**About this task**
How many lines in the records contain the string "thức", counting uppercase and lowercase as different? Reply with the number alone.

**Study material**
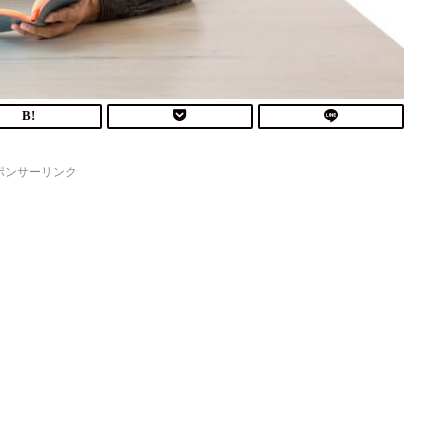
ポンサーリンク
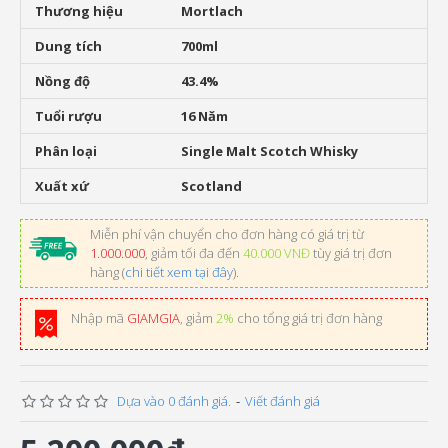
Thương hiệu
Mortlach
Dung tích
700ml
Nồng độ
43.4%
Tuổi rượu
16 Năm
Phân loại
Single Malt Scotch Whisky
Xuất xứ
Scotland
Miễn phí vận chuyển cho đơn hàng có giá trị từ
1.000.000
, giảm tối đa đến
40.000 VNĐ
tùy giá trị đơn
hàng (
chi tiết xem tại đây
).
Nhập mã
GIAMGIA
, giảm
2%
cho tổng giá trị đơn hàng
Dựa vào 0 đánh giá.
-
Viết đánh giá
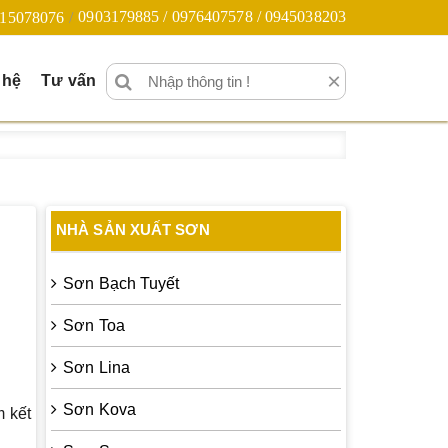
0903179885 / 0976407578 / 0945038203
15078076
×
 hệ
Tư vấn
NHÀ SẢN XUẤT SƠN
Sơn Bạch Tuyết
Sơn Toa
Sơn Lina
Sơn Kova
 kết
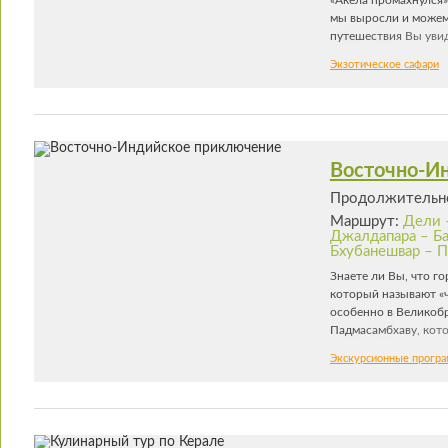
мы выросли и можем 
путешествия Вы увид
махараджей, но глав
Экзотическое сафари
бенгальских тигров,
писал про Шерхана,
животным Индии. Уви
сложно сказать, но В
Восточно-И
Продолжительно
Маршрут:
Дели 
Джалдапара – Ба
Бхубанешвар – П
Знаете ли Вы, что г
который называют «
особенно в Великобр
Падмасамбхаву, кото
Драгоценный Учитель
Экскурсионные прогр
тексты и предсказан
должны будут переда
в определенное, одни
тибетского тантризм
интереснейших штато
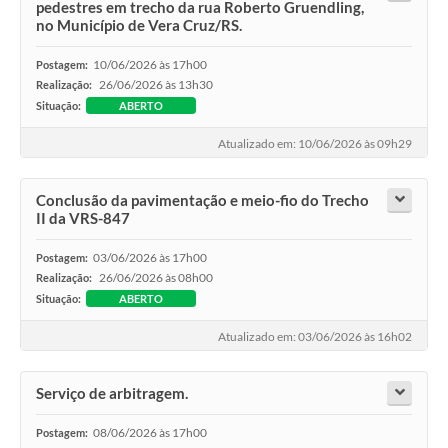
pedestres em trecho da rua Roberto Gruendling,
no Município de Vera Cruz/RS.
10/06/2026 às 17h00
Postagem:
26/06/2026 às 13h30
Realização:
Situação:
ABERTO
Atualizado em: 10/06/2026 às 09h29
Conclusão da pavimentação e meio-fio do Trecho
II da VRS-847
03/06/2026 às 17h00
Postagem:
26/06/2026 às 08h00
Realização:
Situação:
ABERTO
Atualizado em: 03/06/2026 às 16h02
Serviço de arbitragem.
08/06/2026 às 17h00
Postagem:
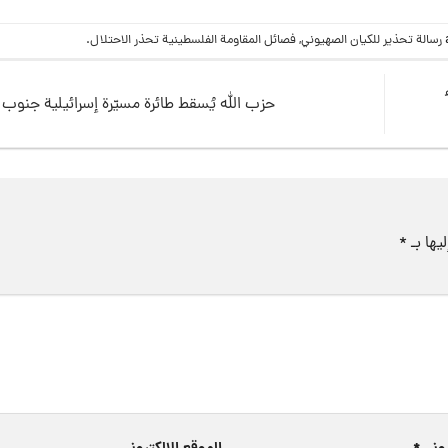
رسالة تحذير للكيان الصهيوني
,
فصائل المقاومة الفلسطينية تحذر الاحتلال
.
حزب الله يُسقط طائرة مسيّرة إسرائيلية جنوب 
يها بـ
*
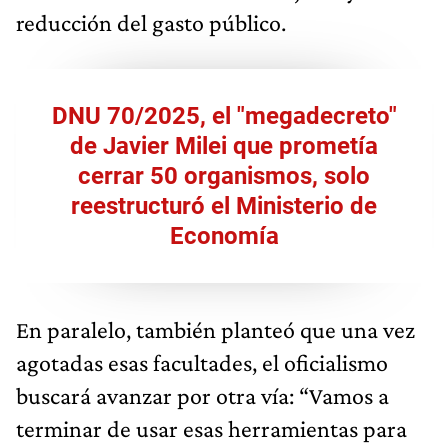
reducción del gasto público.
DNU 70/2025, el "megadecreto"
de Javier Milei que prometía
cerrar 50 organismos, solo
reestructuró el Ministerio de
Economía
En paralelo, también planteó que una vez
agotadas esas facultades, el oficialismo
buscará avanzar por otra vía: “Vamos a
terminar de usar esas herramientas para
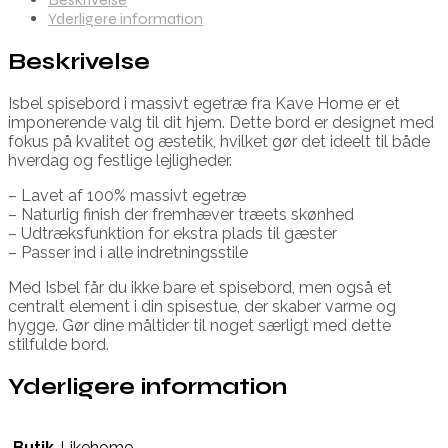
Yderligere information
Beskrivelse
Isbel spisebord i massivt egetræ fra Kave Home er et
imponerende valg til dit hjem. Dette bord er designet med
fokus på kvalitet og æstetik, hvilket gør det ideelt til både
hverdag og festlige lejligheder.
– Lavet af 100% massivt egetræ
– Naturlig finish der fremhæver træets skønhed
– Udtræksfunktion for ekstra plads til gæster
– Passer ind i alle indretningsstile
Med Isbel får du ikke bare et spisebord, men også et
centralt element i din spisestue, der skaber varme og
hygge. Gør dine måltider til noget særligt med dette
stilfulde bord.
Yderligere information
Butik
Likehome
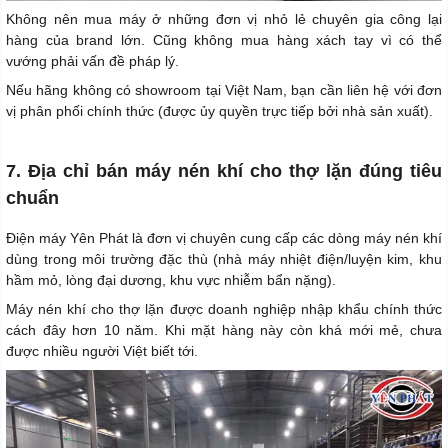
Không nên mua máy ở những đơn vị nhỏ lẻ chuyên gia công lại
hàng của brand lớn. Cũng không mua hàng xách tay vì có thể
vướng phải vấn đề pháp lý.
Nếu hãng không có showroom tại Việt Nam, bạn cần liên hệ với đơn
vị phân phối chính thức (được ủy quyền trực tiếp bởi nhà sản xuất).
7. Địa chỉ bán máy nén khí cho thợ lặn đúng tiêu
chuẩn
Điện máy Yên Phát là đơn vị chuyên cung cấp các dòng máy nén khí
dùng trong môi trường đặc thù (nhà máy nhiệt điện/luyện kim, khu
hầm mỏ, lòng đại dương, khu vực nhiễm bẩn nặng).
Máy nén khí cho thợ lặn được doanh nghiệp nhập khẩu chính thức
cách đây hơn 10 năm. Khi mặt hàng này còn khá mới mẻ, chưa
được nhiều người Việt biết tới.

**Task output**
2